• [Problem to work on] Reproduce the text of every one of the following entries word for word, keeping each line as it appears.

Data entries
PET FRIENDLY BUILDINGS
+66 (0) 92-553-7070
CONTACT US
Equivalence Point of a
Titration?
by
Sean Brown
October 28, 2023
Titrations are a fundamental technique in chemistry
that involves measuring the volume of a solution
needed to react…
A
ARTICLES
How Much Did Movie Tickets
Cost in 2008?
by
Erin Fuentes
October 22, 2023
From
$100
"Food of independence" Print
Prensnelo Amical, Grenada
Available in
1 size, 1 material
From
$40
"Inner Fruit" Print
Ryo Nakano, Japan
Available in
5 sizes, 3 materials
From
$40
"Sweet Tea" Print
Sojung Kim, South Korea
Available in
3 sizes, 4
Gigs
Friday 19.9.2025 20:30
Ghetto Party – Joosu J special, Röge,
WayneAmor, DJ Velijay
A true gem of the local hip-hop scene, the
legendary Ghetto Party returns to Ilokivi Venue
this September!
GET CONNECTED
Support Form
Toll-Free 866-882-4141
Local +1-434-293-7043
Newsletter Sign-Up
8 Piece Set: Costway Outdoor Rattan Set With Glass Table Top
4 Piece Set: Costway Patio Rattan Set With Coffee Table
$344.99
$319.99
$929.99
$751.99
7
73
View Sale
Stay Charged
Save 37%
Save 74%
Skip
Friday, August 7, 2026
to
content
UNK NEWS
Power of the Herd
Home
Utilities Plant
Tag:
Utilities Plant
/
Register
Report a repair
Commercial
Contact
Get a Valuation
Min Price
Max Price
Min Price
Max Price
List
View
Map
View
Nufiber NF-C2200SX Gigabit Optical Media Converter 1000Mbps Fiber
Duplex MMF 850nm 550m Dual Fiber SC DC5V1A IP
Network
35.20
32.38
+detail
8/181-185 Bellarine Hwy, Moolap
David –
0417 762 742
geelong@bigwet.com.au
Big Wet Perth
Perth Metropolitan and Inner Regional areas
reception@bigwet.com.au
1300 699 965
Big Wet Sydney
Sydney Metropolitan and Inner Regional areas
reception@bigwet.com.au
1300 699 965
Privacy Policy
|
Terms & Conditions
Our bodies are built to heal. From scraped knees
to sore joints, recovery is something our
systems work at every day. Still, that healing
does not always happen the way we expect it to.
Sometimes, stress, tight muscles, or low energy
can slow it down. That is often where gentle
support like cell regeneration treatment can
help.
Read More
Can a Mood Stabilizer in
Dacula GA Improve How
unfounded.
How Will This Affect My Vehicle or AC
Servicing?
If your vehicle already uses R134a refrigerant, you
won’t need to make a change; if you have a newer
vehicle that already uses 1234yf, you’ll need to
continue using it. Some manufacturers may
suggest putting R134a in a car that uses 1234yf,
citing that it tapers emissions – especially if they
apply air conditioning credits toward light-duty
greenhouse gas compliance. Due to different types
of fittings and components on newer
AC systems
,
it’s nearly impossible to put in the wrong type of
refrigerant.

• [Response below]
PET FRIENDLY BUILDINGS
+66 (0) 92-553-7070
CONTACT US
Equivalence Point of a
Titration?
by
Sean Brown
October 28, 2023
Titrations are a fundamental technique in chemistry
that involves measuring the volume of a solution
needed to react…
A
ARTICLES
How Much Did Movie Tickets
Cost in 2008?
by
Erin Fuentes
October 22, 2023
From
$100
"Food of independence" Print
Prensnelo Amical, Grenada
Available in
1 size, 1 material
From
$40
"Inner Fruit" Print
Ryo Nakano, Japan
Available in
5 sizes, 3 materials
From
$40
"Sweet Tea" Print
Sojung Kim, South Korea
Available in
3 sizes, 4
Gigs
Friday 19.9.2025 20:30
Ghetto Party – Joosu J special, Röge,
WayneAmor, DJ Velijay
A true gem of the local hip-hop scene, the
legendary Ghetto Party returns to Ilokivi Venue
this September!
GET CONNECTED
Support Form
Toll-Free 866-882-4141
Local +1-434-293-7043
Newsletter Sign-Up
8 Piece Set: Costway Outdoor Rattan Set With Glass Table Top
4 Piece Set: Costway Patio Rattan Set With Coffee Table
$344.99
$319.99
$929.99
$751.99
7
73
View Sale
Stay Charged
Save 37%
Save 74%
Skip
Friday, August 7, 2026
to
content
UNK NEWS
Power of the Herd
Home
Utilities Plant
Tag:
Utilities Plant
/
Register
Report a repair
Commercial
Contact
Get a Valuation
Min Price
Max Price
Min Price
Max Price
List
View
Map
View
Nufiber NF-C2200SX Gigabit Optical Media Converter 1000Mbps Fiber
Duplex MMF 850nm 550m Dual Fiber SC DC5V1A IP
Network
35.20
32.38
+detail
8/181-185 Bellarine Hwy, Moolap
David –
0417 762 742
geelong@bigwet.com.au
Big Wet Perth
Perth Metropolitan and Inner Regional areas
reception@bigwet.com.au
1300 699 965
Big Wet Sydney
Sydney Metropolitan and Inner Regional areas
reception@bigwet.com.au
1300 699 965
Privacy Policy
|
Terms & Conditions
Our bodies are built to heal. From scraped knees
to sore joints, recovery is something our
systems work at every day. Still, that healing
does not always happen the way we expect it to.
Sometimes, stress, tight muscles, or low energy
can slow it down. That is often where gentle
support like cell regeneration treatment can
help.
Read More
Can a Mood Stabilizer in
Dacula GA Improve How
unfounded.
How Will This Affect My Vehicle or AC
Servicing?
If your vehicle already uses R134a refrigerant, you
won’t need to make a change; if you have a newer
vehicle that already uses 1234yf, you’ll need to
continue using it. Some manufacturers may
suggest putting R134a in a car that uses 1234yf,
citing that it tapers emissions – especially if they
apply air conditioning credits toward light-duty
greenhouse gas compliance. Due to different types
of fittings and components on newer
AC systems
,
it’s nearly impossible to put in the wrong type of
refrigerant.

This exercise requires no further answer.